Texto dado
-------------------------

O desamparo é o pai de todos os sofrimentos. É queda no vazio, sem norte ou sul. Sem referências. É o caos. A solidão. Da bagunça que incomoda ao medo da morte, é sempre ele que está à espreita de nossos sentimentos. É sempre ele e suas crias que nos tiram o sono, a energia e a paz.
Há desamparo na solidão do cancelado e na exclusão do que não odeia as mesmas coisas e pessoas que outros odeiam. E há ainda mais desamparo na solidão de quem não odeia ninguém enquanto todos amam odiar. Há desamparo no vazio de ideias preenchido por palavrões, ofensas, ironias e despautérios.
Há desamparo na incerteza das instituições. Nos adultos que brigam, indecorosos, como crianças de quinta série. E no decoro superficial de ofensas ditas por Vossas Excelências contra Vossas Excelências. E há ainda mais desamparo no injustiçado a quem só se olha quando perigoso. E na indiferença vaidosa dos doutores que por saberem falar difícil, pensam que são sábios.
Há desamparo na favela quando a polícia caça bandidos pobres. E na incerteza do destino da bala perdida. Há desamparo na tristeza da mãe do menino morto a tiro na batalha. E na revolta de quem vê chamarem o morto de bandido só porque morreu de tiro. Há desamparo nas mortes às dezenas e também na perversidade de quem comemora a chacina.

-------------------------

Lista de tarefas
(A) No texto sobre o desamparo, como o desamparo é definido na primeira frase?
(B) Dê continuidade ao texto sobre o desamparo a partir da última frase apresentada, no mesmo estilo.
A listagem que vem depois é um material à parte, sem ligação com o texto sobre o desamparo.

Dados fornecidos
-------------------------

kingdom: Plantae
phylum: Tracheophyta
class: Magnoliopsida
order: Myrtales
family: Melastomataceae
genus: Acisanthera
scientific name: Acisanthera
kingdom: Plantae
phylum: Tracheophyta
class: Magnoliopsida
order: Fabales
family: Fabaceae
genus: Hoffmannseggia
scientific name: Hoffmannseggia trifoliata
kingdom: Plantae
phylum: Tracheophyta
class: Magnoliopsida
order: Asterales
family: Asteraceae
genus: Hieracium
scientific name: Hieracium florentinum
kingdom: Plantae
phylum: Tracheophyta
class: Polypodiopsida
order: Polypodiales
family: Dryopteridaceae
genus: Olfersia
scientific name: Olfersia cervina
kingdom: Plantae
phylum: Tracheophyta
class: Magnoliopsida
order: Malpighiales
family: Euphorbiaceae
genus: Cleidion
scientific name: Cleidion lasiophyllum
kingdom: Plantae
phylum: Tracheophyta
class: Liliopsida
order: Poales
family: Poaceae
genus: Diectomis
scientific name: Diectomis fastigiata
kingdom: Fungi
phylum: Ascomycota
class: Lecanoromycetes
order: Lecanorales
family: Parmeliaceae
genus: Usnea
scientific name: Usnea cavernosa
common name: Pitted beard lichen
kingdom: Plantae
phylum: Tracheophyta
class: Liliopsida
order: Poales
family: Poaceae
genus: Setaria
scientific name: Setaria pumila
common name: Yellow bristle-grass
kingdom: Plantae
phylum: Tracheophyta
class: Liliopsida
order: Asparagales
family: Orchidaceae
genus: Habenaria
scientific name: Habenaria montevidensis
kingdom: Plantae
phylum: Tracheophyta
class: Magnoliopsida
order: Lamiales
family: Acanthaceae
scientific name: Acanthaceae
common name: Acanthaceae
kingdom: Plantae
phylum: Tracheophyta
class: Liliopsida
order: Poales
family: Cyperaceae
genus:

-------------------------

Gabarito
(A) Como o pai de todos os sofrimentos.

(B)
Há desamparo no padre que abençoa fuzil e no pastor que sorteia escopeta. Para matar em nome de Cristo! E mais desamparo ainda por essa gente que vê arma como solução para tudo, inclusive para o próprio desamparo. Há desamparo na notícia de atirador que, lá longe, fuzila preto, latino e criança. E ainda mais desamparo na ideia de quem quer evitar tiroteio armando mais gente.
Há desamparo no trabalhador que dá um pouco de vida a cada dia de trabalho, mas que no fim do dia mal ganha para sustentar a vida. Há desamparo no empobrecimento de quem já era pobre e no enriquecimento de quem já era rico. Há desamparo na fome. E mais desamparo ainda no choro do filho faminto.
Há desamparo no policial assassinado pelo doido na rua. E no doido asfixiado pelo policial numa câmara de gás. Há desamparo na confusão de autoridade com autoritarismo. E mais desamparo ainda no silêncio meio cúmplice dos poderosos. Ou nos discursos cínicos que lamentam, como se fosse acidente, o assassinato lento e cruel.
Há desamparo na nossa indigência moral. Na bagunça institucional. Na irresponsabilidade de quem legisla, julga e governa. Na má fé de quem confunde anarquia econômica com liberalismo. Na dificuldade de se ouvir e respeitar. Na boçalidade do inculto que se acha gênio porque assistiu ao vídeo de WhatsApp.
E só há amparo – verdadeiro – na sabedoria, na generosidade, na justiça, no amor e em tantas outras virtudes de que somos capazes, mas que deixamos de lado porque não dão dinheiro ou poder. Tolos, preferimos caos e ilusões ao amparo que cabe no espaço de um abraço.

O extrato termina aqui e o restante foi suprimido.